Before I address the rest of this, I'll address the bit about one party wanting something and the other not being sure. Are you kidding me right now?! The implication that B's placement occurred because I didn't or wasn't sure I wanted him infuriates me. I wanted that little boy more than I want to breath. He was loved from the SECOND his existence was known. To insinuate that I didn't want him is ridiculous, and shame on you for putting being adopted in the same category as being unwanted. The next part is almost amusing to me. Show me a birth mother who claimed to be God. Who claimed to have some sort of right to control life. Not a single one. No, children are not interchangeable. Perhaps learn what that means. It means capable of being used in place of each other, and generally involves two things that serve the same purpose. Is there a puppy somewhere in my home in place of my baby? Was there some sort of barter I was unaware of? Nope. No puppy, no trading post, no exchange of one for another. Just a choice to place my most precious cargo in the arms of the most loving and amazing people I've known. A lot of things describe it. Interchangeable certainly isn't one. 

"I wish I had known that you cannot re-write life as it comes to you. That we can’t cheat it and pretend that things happened differently than we would have liked. And sometimes, most times, given time, what seemed to be a disaster is actually part of making things work out exactly as they should, but we just don't know it yet. I wish I had learned to just accept things as they come and live the hand that was dealt to me"

This is another I find slightly insulting. In placing my sweet B, I did not try to "re-write" my life. I made no attempt to erase this baby from my life, from my story. I was not trying to hide him or act as if he were never born and does not exist. He is a crucial and special part of my story, one that made the rest of my story possible. I am thankful he happened, and "disaster" doesn't even come close to being accurate in reference to his conception or birth. Again, the word miracle comes to mind. And yes, things did work out EXACTLY as they should. I delivered this child from God to the arms of the people He created B for. 

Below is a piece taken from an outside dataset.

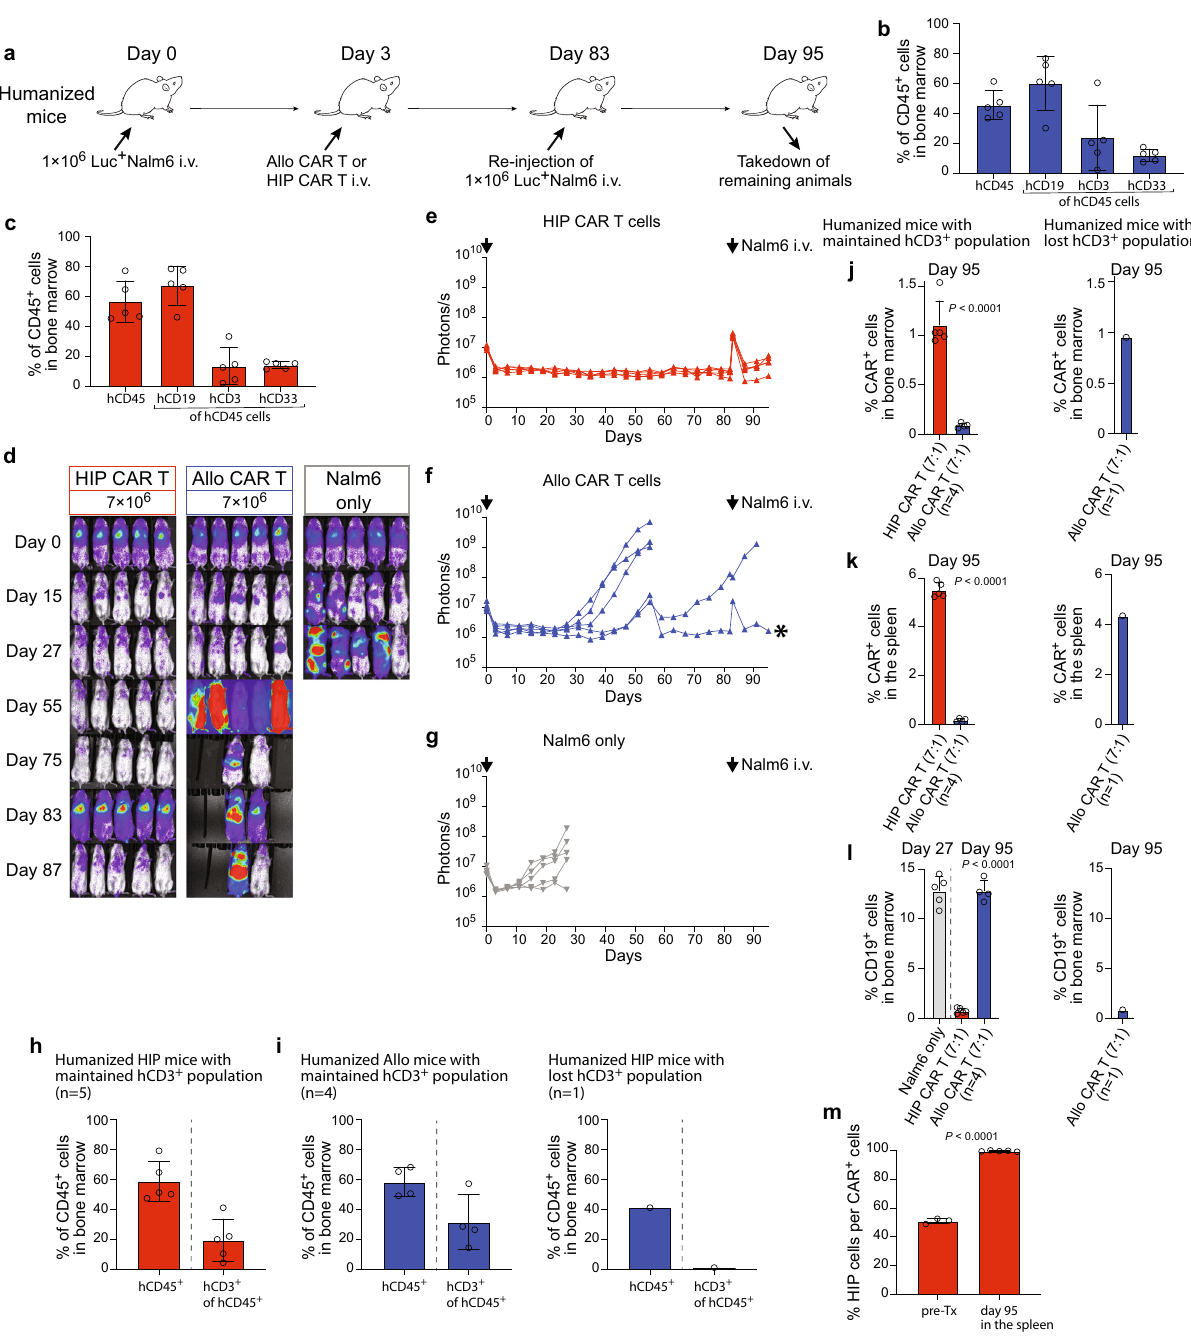
spleen ( k ) were assessed separately for animals that had maintained their hCD3 + population ( n =5 in the HIP CAR T group and n =4 in the allo CAR T group, mean±SD). The one animal in the allo CAR T group that had lost their hCD3 population is shownseparately. Signi fi cantdifferences between the two CART cell groupsareshown. l ThepercentageofCD19 + cellsinthebonemarrowwasassessed separatelyforanimalsthathadmaintained theirhCD3 + population( n =5in theHIP CAR T group and n =4 in the allo CAR T group, mean±SD). The one animal in the allo CAR T group that had lost their hCD3 population is shown separately. m The percentages of the HIP-edited cells in the HIP CAR T cell product before injection ( n =3) and the percentages of HIP-edited cells among the recovered CAR + cell populationfromthespleenon day95( n =5)areshown(mean±SD, unpaired,two- tailed Student ’ s t test). For ( h – l ): Endpoint values from earlier euthanized mice in thealloCARTgroupduetohightumorburdenwereincludedintheday95graphs to show all values at the individual endpoint. For ( j – l ): Unpaired, two-tailed Stu- dent ’ s t test was used to compare HIP and allo CAR T cell groups and signi fi cant differences are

"I wish I had known that adoption was not glamorous or romantic, but that life being a birthmother pretty much sucks."

This doesn't anger me, so much as sadden me. No, adoption isn't romantic or glamorous. It's not sparkly things wrapped in a pretty bow. It's hard. It's painful, sad, difficult, and beautiful. It's the process of breaking one's own heart to protect and provide for that gift that grew beneath it for 9 months. And it's the best thing I've ever done. As far as life sucking as a birth mother. Well, that's a choice. It's a conscious choice made every day by said birth mother. To either get up, put a smile on your face and tackle life head on, knowing you did something beautiful... or to wallow in the self pity and resentment until you become a shell of yourself. Nobody claimed it was easy, but being happy is a choice. You choose whether life as a birth mother sucks. Whether it's a curse or a blessing. That's all on you.

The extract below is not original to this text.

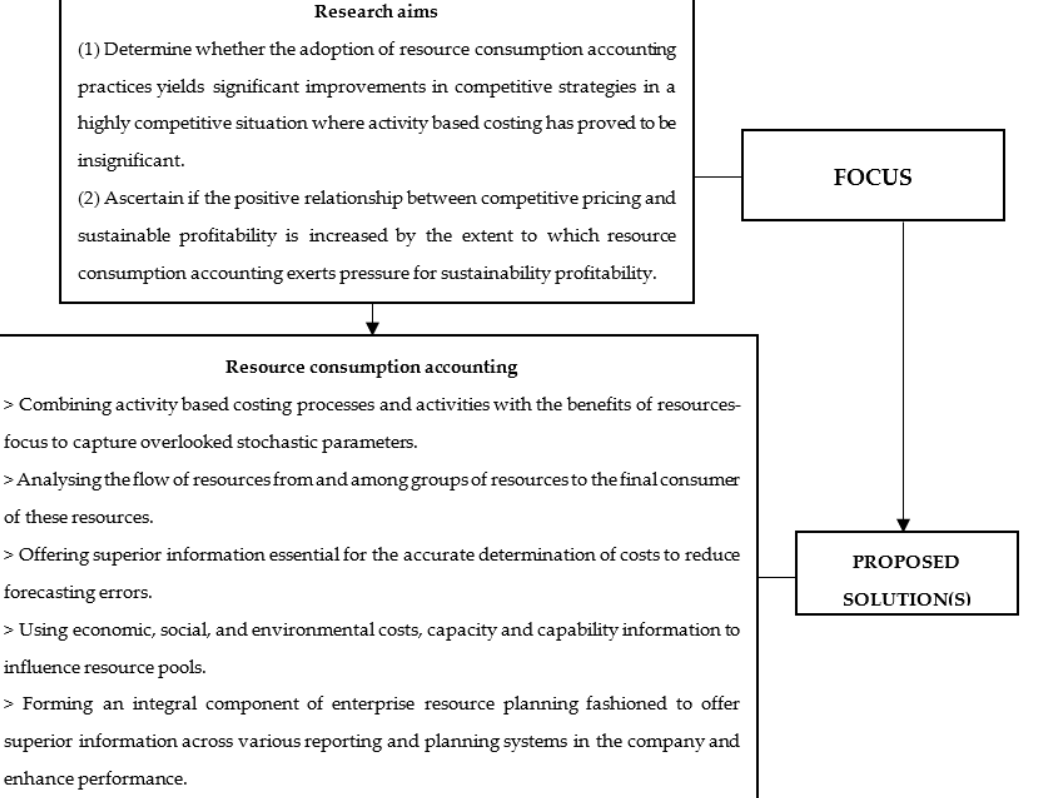
Figure 1. Conceptualization flow chart of the relationship between resource consumption accounting, competitive prices and sustainable profitability.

Now, this is not an attack on the writer of this entry. It's not a holier than thou attitude, I don't think I'm better or somehow more emotionally mature. But I cannot stand by all the time while the very women who created these families seek to destroy them. To be blunt, it's selfish. Stop turning your gift to that couple and your birth child into a tragedy. Adoption will never be an easy road, it will forever be the most mangled, terrifying, crushing path you will ever walk. But holy cow is it worth it. Look past your hurt, past your heartache and grief, past the anger at whomever you feel has wronged you. Look beyond all of it. And look at what matters in this. I do it daily, and it's not easy at all. But why take the easy way? Adoption didn't change my genetic connection to B, my love for him or the fact that he has my eyes and holds a piece of my heart in his chubby hands. But it put a light in those eyes more beautiful than any other. It gave him a future and a family that is bright and FULL of love and potential. It gave him a chance.

So please, can we stop treating ourselves like victims of something? Celebrate your birth mother status! Or don't. Because quite frankly, it just isn't about you.